# Definition 24

If a solid is contained by parallel planes, then the opposite planes in it are equal and parallelogrammic.

Let the solid CDHG be contained by the parallel planes AC, GF, AH, DF, BF, and AE.

I say that the opposite planes in it are equal and parallelogrammic. XI.16

Since the two parallel planes BG and CE are cut by the plane AC, therefore their common sections are parallel. Therefore AB is parallel to DC. Again, since the two parallel planes BF and AE are cut by the plane AC, therefore their intersections are parallel. Therefore BC is parallel to AD.

But AB was proved parallel to DC, therefore AC is a parallelogram. Similarly we can prove that each of the planes DF, FG, GB, BF, and AE is a parallelogram.

Join AH and DF.

XI.10

Then, since AB is parallel to DC, and BH is parallel to CF, therefore the two straight lines AB and BH, which meet one another, are parallel to the two straight lines DC and CF, which meet one another, not in the same plane. Therefore they contain equal angles.

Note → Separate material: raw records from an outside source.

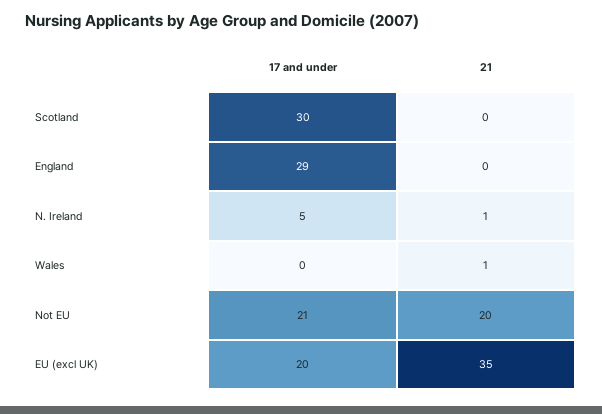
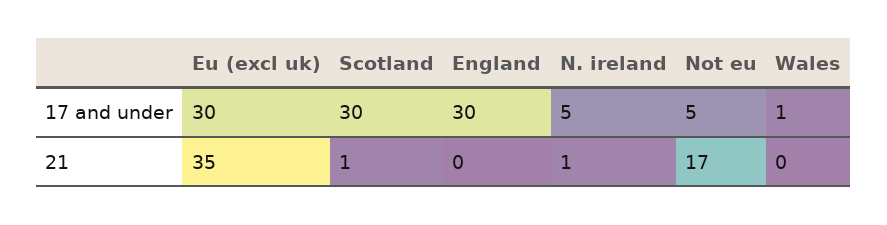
21, Scotland: 0 -> 1
17 and under, England: 29 -> 30
17 and under, Wales: 0 -> 1
21, Wales: 1 -> 0
17 and under, Not EU: 21 -> 5
21, Not EU: 20 -> 17
17 and under, EU (excl UK): 20 -> 30

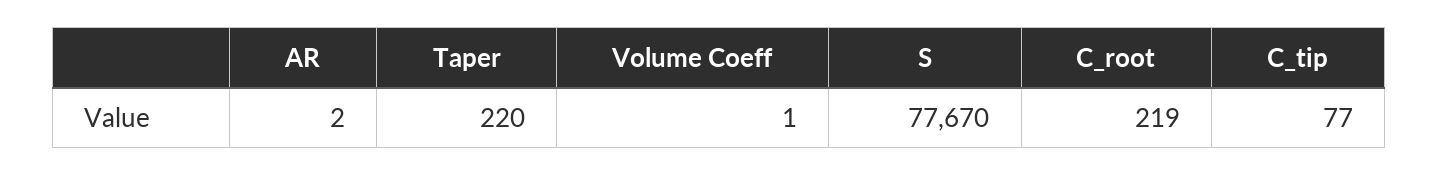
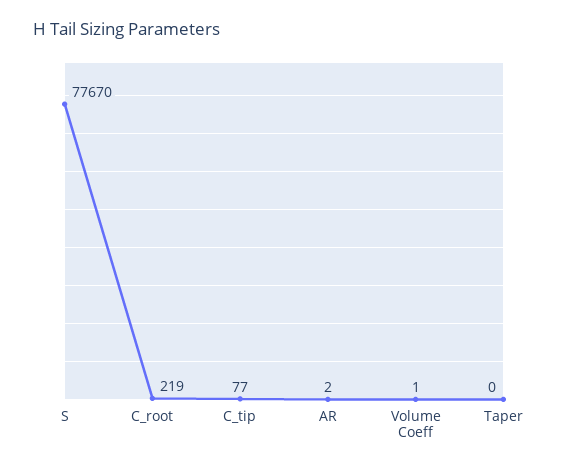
Taper: 220 -> 0

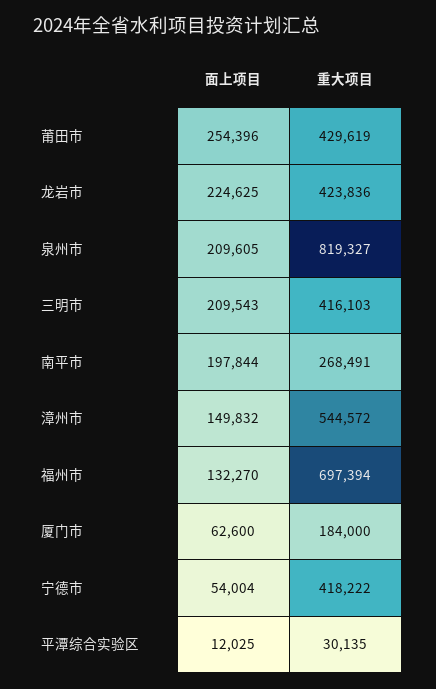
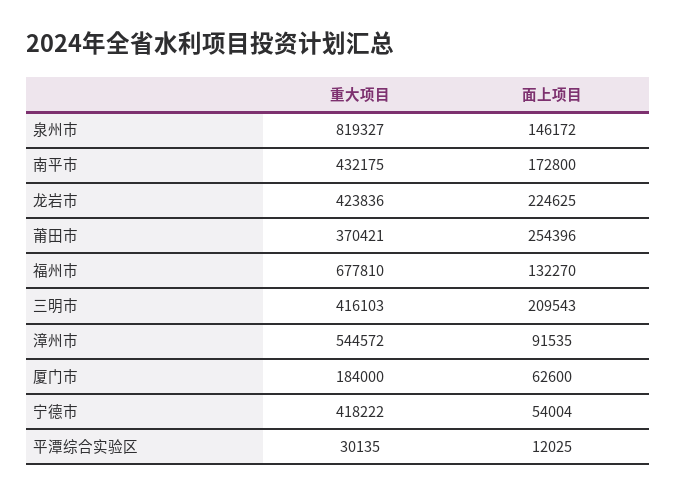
重大项目, 莆田市: 429619 -> 370421
面上项目, 泉州市: 209605 -> 146172
面上项目, 南平市: 197844 -> 172800
重大项目, 南平市: 268491 -> 432175
面上项目, 漳州市: 149832 -> 91535
重大项目, 福州市: 697394 -> 677810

Therefore the angle ABH equals the angle DCF.

And, since the two sides AB and BH equal the two sides DC and CF, and the angle ABH equals the angle DCF, therefore the base AH equals the base DF, and the triangle ABH equals the triangle DCF.

I.34

And the parallelogram BG is double the triangle ABH, and the parallelogram CE is double the triangle DCF, therefore the parallelogram BG equals the parallelogram CE.

Similarly we can prove that AC equals GF, and AE equals BF.

Therefore, if a solid is contained by parallel planes, then the opposite planes in it are equal and parallelogrammic.

Q.E.D.

## Guide

The statement of the theorem is not sufficiently detailed. All three of the octahedron, icosahedron, and dodecahedron (see XI.Def.26-28) are contained by parallel planes, but their faces are triangles or pentagons, not parallelograms. They do not have six faces, however, but eight, twenty, or twelve.

The correct hypothesis for this proposition is that the solid is contained by three pairs of parallel planes. Then the intersection of each plane with the other four nonparallel planes can be shown to be sides of a parallelgram, and the parallelograms on opposite planes can be shown to be congruent, what Euclid would call similar and equal parallelograms. That the opposite parallelograms are not just equal but also similar should be stated in the conclusion of the proposition.

#### Parallelepipeds

The term “parallelepipedal solid,” abbreviated as “parallelepiped,” is used for the solid treated by this proposition. It can be defined as a solid bounded by three pairs of parallel faces. Then this proposition shows that a parallelepiped has the further properties that each face is a parallelogram, and opposite parallelograms have parallel and equal corresponding sides, and equal corresponding angles.

Parallelepipeds are to solid geometry what parallelograms are to plane geometry. This proposition is the analogue of proposition I.34 which introduces parallelograms just as this proposition introduces parallelepipeds. It is likely that both are the product of Euclid’s own research.

#### Use of this proposition

This proposition is used in the next as well as others in this book and the next.